December 31, 2005
Bill wrote: “But, cessationism simply isn’t taught in the bible. Sorry, but it isn’t. Not everything in the bible is clear, and some things are complex, but if you have to turn yourself inside out to make your hermeneutical point, then you need to rethink your thesis. This is exactly the same thing that those who argue for teetotalism from the bible are doing. They take a personal conviction about an issue where they see great harm being done, and force the bible to conform to their view.”
Cessationists have been around a lot longer than the modern pentecostal/charismatic movement, so I’m not sure you can say it’s a response to the harm being done by those movements, though many of its modern formulations are.
There is indeed crazy eisegesis that goes on in the name of cessationism, I agree. The way 1 Cor. 13 is often handled is out of control.

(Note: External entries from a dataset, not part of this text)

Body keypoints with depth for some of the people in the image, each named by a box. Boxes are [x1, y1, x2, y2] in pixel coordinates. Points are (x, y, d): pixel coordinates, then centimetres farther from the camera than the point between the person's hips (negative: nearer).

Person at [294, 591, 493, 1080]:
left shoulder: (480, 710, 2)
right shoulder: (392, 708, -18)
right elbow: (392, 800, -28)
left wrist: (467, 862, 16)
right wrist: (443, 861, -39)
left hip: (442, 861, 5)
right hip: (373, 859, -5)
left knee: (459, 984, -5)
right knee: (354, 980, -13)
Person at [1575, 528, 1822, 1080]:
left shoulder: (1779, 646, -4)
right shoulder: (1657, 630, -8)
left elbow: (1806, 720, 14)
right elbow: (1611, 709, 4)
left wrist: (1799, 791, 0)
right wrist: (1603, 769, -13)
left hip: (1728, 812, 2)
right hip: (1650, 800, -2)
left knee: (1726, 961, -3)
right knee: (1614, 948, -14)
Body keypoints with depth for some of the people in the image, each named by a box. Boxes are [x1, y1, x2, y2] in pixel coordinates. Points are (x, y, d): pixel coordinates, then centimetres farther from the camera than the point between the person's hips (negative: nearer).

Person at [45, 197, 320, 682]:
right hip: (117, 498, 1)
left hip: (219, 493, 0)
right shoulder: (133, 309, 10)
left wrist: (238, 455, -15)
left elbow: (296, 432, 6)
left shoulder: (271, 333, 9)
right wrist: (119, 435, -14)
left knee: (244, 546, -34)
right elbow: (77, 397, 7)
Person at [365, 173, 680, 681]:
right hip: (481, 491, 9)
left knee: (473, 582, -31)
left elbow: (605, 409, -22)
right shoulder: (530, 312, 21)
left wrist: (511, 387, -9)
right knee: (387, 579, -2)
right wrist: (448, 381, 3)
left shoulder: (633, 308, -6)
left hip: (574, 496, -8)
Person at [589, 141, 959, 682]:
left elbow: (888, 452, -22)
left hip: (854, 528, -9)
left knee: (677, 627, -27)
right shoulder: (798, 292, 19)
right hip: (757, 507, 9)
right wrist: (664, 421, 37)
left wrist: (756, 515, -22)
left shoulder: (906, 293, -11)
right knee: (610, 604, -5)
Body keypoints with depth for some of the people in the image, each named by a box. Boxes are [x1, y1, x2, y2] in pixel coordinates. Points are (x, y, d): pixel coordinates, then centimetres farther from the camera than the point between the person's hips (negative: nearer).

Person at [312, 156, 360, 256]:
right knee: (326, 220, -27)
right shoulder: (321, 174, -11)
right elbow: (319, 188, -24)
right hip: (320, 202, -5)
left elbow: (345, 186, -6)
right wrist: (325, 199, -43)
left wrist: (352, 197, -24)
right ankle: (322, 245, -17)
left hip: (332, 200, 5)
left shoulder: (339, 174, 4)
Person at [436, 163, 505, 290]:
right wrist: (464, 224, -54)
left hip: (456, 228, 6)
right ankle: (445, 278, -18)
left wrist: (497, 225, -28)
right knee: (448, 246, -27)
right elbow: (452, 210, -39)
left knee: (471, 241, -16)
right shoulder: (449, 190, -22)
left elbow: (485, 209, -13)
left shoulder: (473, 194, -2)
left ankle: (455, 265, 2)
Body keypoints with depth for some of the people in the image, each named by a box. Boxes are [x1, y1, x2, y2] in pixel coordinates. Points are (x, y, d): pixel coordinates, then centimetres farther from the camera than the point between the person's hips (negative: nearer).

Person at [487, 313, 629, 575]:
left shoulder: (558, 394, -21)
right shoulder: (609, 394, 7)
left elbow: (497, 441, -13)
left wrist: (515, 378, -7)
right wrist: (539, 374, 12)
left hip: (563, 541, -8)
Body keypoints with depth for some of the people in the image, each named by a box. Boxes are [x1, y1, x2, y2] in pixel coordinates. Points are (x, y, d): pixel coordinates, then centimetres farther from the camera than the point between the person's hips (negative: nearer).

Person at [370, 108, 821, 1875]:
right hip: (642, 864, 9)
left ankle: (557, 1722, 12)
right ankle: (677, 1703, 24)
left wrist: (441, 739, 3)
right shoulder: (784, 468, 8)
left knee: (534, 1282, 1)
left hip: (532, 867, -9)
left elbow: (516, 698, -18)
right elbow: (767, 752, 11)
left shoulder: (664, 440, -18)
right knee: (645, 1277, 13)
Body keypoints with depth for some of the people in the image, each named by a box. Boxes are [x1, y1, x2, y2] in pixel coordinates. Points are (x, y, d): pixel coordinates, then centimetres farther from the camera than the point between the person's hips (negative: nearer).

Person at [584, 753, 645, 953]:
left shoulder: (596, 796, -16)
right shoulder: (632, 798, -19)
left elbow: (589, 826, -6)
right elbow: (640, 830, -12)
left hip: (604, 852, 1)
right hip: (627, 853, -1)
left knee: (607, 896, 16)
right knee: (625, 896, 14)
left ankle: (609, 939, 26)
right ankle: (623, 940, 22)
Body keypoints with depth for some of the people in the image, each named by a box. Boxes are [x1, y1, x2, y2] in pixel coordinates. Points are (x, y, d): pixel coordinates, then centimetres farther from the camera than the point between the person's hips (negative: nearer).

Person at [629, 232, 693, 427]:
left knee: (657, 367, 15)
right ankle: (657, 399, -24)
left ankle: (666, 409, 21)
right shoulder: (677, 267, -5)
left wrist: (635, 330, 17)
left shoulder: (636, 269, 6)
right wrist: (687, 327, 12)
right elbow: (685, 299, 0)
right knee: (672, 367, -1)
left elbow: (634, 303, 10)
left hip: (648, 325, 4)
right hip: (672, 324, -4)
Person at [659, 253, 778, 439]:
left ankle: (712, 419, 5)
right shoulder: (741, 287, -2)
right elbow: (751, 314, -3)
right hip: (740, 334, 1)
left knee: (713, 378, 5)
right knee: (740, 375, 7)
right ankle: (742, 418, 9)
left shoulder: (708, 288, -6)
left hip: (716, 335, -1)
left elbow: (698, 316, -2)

While I’d agree that there is no explicit teaching on the cessation of the miraculous gifts, I wouldn’t put it in the same camp as teetotalism, and I don’t think one has to do hermeneutical gymnastics to arrive at that position. I think Gaffin does a pretty good job of putting cessationism into a history-of-salvation framework that makes sense, and you can’t do that sort of thing with a simple legalistic moral obligation like teetotalism. (Gaffin doesn’t lean on 1 Cor. 13 to prove anything, if I recall).
And yes, I’d agree that cessationism has to do with miracle workers, not miracles themselves.
Um…am I the only cessationist in the bar?